• **Work order**: Only an exact, complete copy of the listing will serve as the answer.

• **Entries provided**:
================================

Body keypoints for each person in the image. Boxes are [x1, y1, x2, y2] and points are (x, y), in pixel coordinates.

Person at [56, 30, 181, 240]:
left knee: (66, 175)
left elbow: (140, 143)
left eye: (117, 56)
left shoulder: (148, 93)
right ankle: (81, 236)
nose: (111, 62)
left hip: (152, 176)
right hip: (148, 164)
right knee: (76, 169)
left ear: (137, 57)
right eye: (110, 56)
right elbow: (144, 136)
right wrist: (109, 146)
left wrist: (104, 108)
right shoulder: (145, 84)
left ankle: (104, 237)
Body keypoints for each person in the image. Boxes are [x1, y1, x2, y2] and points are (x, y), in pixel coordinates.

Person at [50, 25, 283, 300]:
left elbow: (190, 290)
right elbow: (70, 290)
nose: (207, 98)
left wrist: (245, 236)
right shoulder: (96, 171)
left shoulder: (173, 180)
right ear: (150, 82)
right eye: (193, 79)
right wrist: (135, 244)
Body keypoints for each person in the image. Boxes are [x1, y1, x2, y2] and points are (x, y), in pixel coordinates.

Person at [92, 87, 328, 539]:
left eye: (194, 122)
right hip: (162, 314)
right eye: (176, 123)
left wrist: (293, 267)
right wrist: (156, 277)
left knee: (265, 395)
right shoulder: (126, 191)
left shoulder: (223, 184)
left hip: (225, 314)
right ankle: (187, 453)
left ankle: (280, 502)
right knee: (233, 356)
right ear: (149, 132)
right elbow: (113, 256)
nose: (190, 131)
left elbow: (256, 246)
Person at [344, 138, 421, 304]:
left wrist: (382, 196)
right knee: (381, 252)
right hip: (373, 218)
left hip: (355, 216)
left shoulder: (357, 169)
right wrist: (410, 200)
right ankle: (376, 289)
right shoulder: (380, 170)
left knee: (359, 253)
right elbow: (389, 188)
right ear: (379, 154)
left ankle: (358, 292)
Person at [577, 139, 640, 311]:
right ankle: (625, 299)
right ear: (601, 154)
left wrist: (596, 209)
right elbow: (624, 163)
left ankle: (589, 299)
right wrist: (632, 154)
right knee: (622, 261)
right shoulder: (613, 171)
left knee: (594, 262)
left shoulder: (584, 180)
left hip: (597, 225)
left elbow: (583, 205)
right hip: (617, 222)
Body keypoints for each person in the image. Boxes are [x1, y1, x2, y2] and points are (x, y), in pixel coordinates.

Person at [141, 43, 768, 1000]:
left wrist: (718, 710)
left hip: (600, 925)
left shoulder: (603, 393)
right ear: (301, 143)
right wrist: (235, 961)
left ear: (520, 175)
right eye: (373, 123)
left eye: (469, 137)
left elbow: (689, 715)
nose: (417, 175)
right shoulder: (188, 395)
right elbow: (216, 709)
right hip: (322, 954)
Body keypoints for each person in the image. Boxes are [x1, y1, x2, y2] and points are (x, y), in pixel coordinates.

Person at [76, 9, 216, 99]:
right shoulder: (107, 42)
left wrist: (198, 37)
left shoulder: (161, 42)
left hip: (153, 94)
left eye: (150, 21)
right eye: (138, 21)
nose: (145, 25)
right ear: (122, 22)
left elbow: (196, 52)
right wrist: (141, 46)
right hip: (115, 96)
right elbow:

================================

• **Response**:
Body keypoints for each person in the image. Boxes are [x1, y1, x2, y2] and points are (x, y), in pixel coordinates.

Person at [56, 30, 181, 240]:
left knee: (66, 175)
left elbow: (140, 143)
left eye: (117, 56)
left shoulder: (148, 93)
right ankle: (81, 236)
nose: (111, 62)
left hip: (152, 176)
right hip: (148, 164)
right knee: (76, 169)
left ear: (137, 57)
right eye: (110, 56)
right elbow: (144, 136)
right wrist: (109, 146)
left wrist: (104, 108)
right shoulder: (145, 84)
left ankle: (104, 237)
Body keypoints for each person in the image. Boxes are [x1, y1, x2, y2] and points are (x, y), in pixel coordinates.

Person at [50, 25, 283, 300]:
left elbow: (190, 290)
right elbow: (70, 290)
nose: (207, 98)
left wrist: (245, 236)
right shoulder: (96, 171)
left shoulder: (173, 180)
right ear: (150, 82)
right eye: (193, 79)
right wrist: (135, 244)
Body keypoints for each person in the image. Boxes are [x1, y1, x2, y2] and points are (x, y), in pixel coordinates.

Person at [92, 87, 328, 539]:
left eye: (194, 122)
right hip: (162, 314)
right eye: (176, 123)
left wrist: (293, 267)
right wrist: (156, 277)
left knee: (265, 395)
right shoulder: (126, 191)
left shoulder: (223, 184)
left hip: (225, 314)
right ankle: (187, 453)
left ankle: (280, 502)
right knee: (233, 356)
right ear: (149, 132)
right elbow: (113, 256)
nose: (190, 131)
left elbow: (256, 246)
Person at [344, 138, 421, 304]:
left wrist: (382, 196)
right knee: (381, 252)
right hip: (373, 218)
left hip: (355, 216)
left shoulder: (357, 169)
right wrist: (410, 200)
right ankle: (376, 289)
right shoulder: (380, 170)
left knee: (359, 253)
right elbow: (389, 188)
right ear: (379, 154)
left ankle: (358, 292)
Person at [577, 139, 640, 311]:
right ankle: (625, 299)
right ear: (601, 154)
left wrist: (596, 209)
right elbow: (624, 163)
left ankle: (589, 299)
right wrist: (632, 154)
right knee: (622, 261)
right shoulder: (613, 171)
left knee: (594, 262)
left shoulder: (584, 180)
left hip: (597, 225)
left elbow: (583, 205)
right hip: (617, 222)
Body keypoints for each person in the image. Boxes are [x1, y1, x2, y2] and points are (x, y), in pixel coordinates.

Person at [141, 43, 768, 1000]:
left wrist: (718, 710)
left hip: (600, 925)
left shoulder: (603, 393)
right ear: (301, 143)
right wrist: (235, 961)
left ear: (520, 175)
right eye: (373, 123)
left eye: (469, 137)
left elbow: (689, 715)
nose: (417, 175)
right shoulder: (188, 395)
right elbow: (216, 709)
right hip: (322, 954)
Body keypoints for each person in the image. Boxes are [x1, y1, x2, y2] and points are (x, y), in pixel coordinates.

Person at [76, 9, 216, 99]:
right shoulder: (107, 42)
left wrist: (198, 37)
left shoulder: (161, 42)
left hip: (153, 94)
left eye: (150, 21)
right eye: (138, 21)
nose: (145, 25)
right ear: (122, 22)
left elbow: (196, 52)
right wrist: (141, 46)
right hip: (115, 96)
right elbow:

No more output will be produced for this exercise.